Around the lives of these two relatives, Keneally has woven the stories of closely interrelated groups of transported Irish revolutionaries – Ribbonmen of the 1830s, Young Irelanders of the 1840s and, from the late 1850s, Fenians. Inevitably, he gives most space to nobs – those who left a record through their writings or their public achievements. Much of the book, therefore, is dominated by extraordinary people, such as Thomas Francis Meagher, in his youth a journalist and the fiery-tongued scourge of the anti-revolutionary Daniel O’Connell. Transported to Tasmania after the revolutionary fiasco of 1848, Meagher later escaped to America, where he was hugely popular, earned vast sums of money as a lecturer, led the New York Irish Brigade in the American Civil War, and died – or possibly was murdered – at only forty-five, when he was Acting Governor of Montana. John Mitchel, his co- conspirator and co-escapee, worked as a journalist in New York, farmed in Tennessee, supported slavery and the Confederates and lost two sons in the Civil War: because of his compelling and venomously anti-British Jail Journal, he is still an inspiration in republican circles.

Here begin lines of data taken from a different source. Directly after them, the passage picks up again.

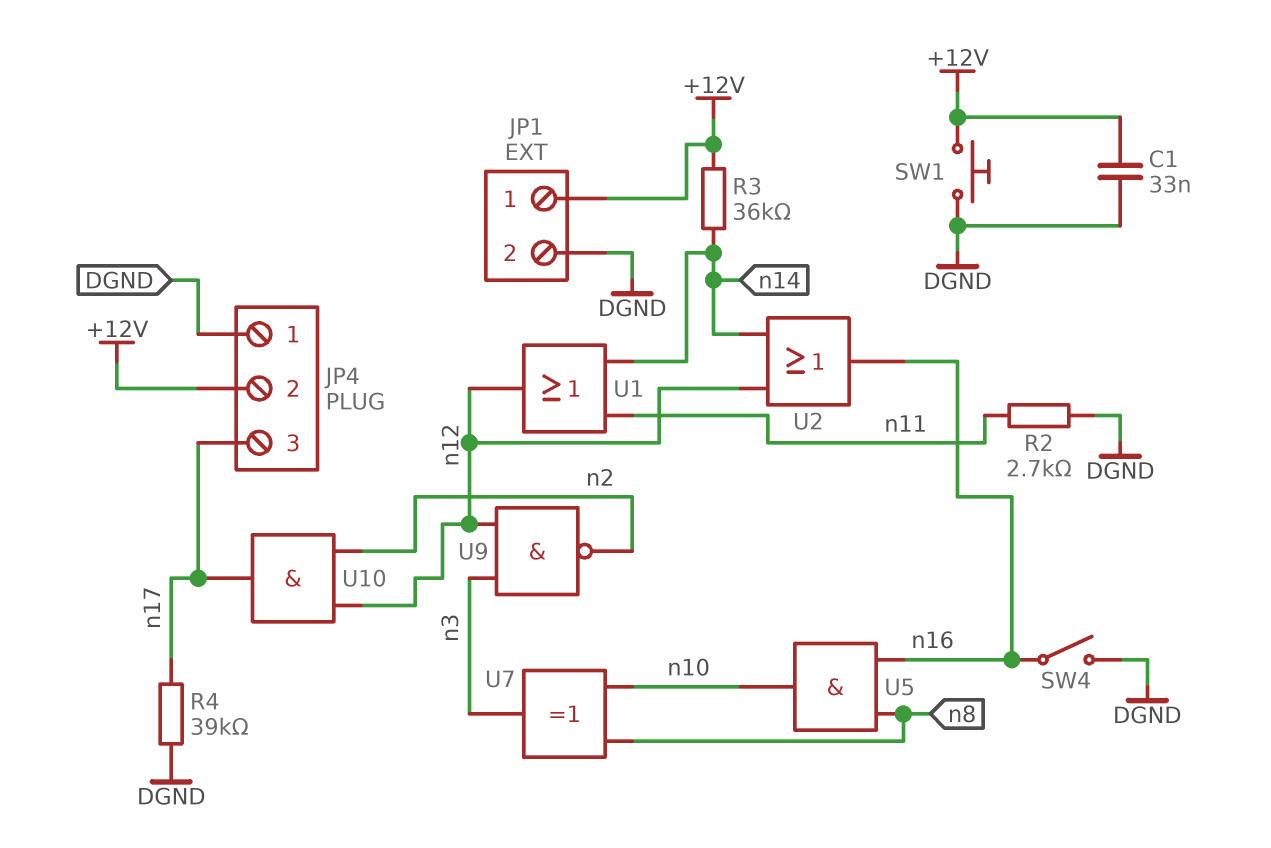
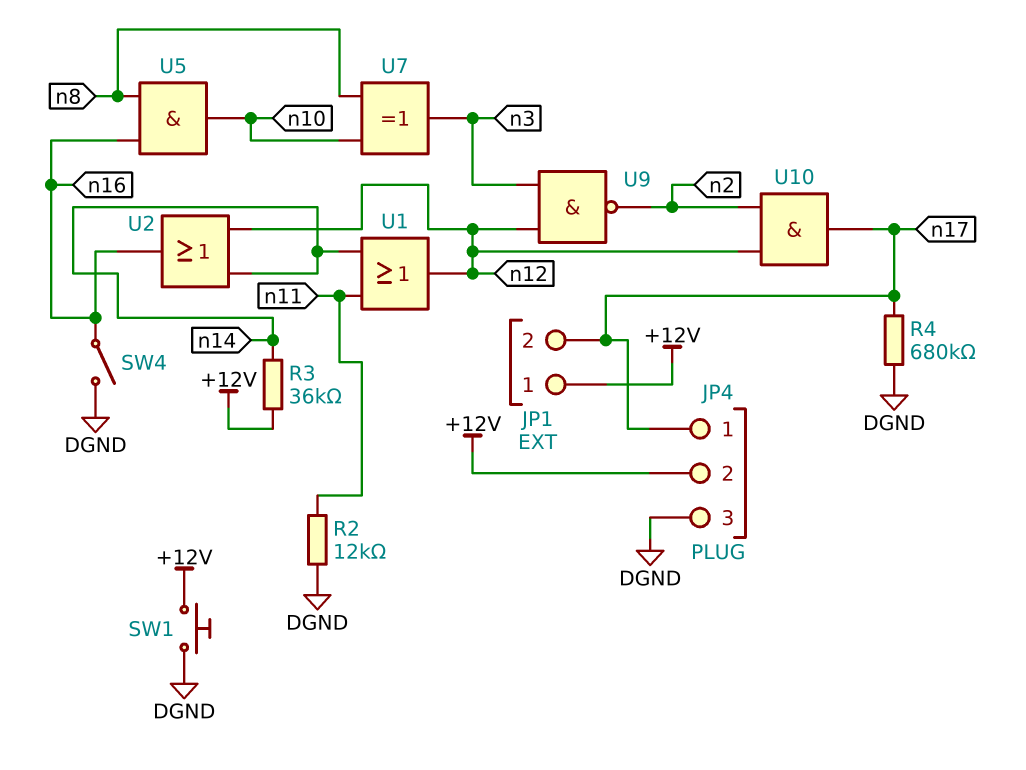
C1: 33nF (+12V, DGND) -> none
JP1 pin 2: DGND -> n17
JP4 pin 1: DGND -> n17
JP4 pin 3: n17 -> DGND
R2: 2.7k (DGND, n11) -> 12k (DGND, n11)
R4: 39k (DGND, n17) -> 680k (DGND, n17)

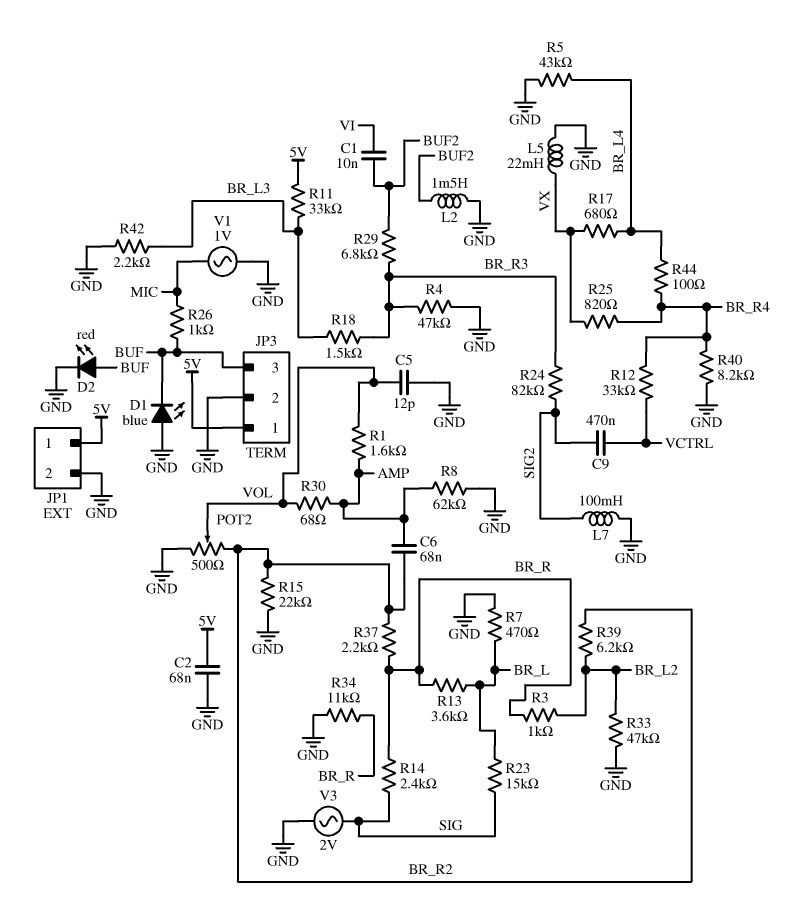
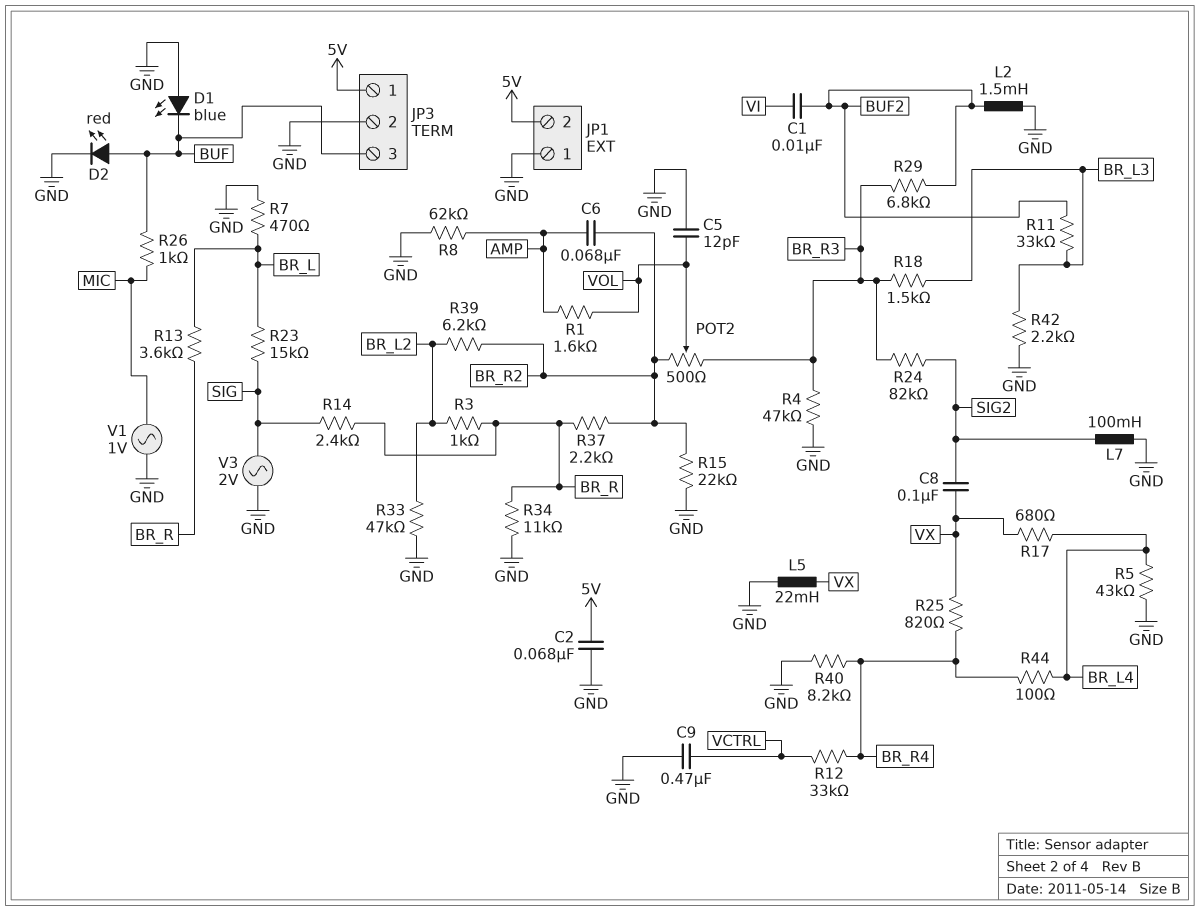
C8: none -> 100nF (SIG2, VX)
C9: 470nF (SIG2, VCTRL) -> 470nF (GND, VCTRL)
JP1 pin 1: 5V -> GND
JP1 pin 2: GND -> 5V
POT2: 500 (BR_R2, GND, wiper VOL) -> 500 (BR_R2, BR_R3, wiper VOL)
R11: 33k (5V, BR_L3) -> 33k (BR_L3, BUF2)
R30: 68 (AMP, VOL) -> none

Among the dozens and dozens of young men whose lives Keneally follows there were many of real ability, energy and idealism who could have been of great help to Ireland had they not ended up exiled because they had been seduced by half-baked revolutionary notions. Part of their legacy, of course, has been to help make the bulk of the Irish in Australia and the United States fervently anti-British.

There are two major drawbacks to this well-researched, often impressive and frequently moving book. Stylistically, it is at least two hundred pages too long. Keneally should have been persuaded to cut his cast of characters by a quarter: it is impossible not to sag under the sheer weight of suffering transportees and grieving families. Much of the relentless detail should have been chopped too. Page after page about diseases of the famine, technical details of journeys and military manoeuvres in the Civil War sometimes cruelly break up the narrative. More importantly, Keneally has bought into the traditional nationalist interpretation of the whole period he covers. Although he is a writer of integrity, who never evades the truth about his characters, he sees Ireland almost exclusively from the point of view of those who objected to British rule. Virtually the only Protestants we get to know are romantic revolutionaries. Unionists (whom he calls Loyalists) barely earn a mention before the last page but one.

Just as serious is that Keneally has swallowed what Professor Liam Kennedy described as the MOPE (Most Oppressed People Ever) view of Ireland, which is rooted more in a profound ignorance of the sufferings of other European countries than in a realistic assessment of our own history. We are a nation of brilliant propagandists, whose emigrants have spread throughout the world a sorry and exaggerated tale of persecution and catastrophe. (I still recall listening with dropped jaw to a republican ex-terrorist explaining to a large audience in London that during the Penal Laws the Irish had suffered more than any people before or since. ‘What about the Jews?’ I asked through gritted teeth after she had finished her lecture. She shook her head. ‘Not as bad’, she said, in the absolute confidence of ignorance.)

Keneally won the Booker for Schindler’s Ark. If a mixture of hard graft and dewy-eyed sentiment attracts next year’s judges, he could well win the Whitbread for The Great Shame. Whether he does or not, his book will be hyped and over-praised and inevitably useful ammunition for the MOPE brigade.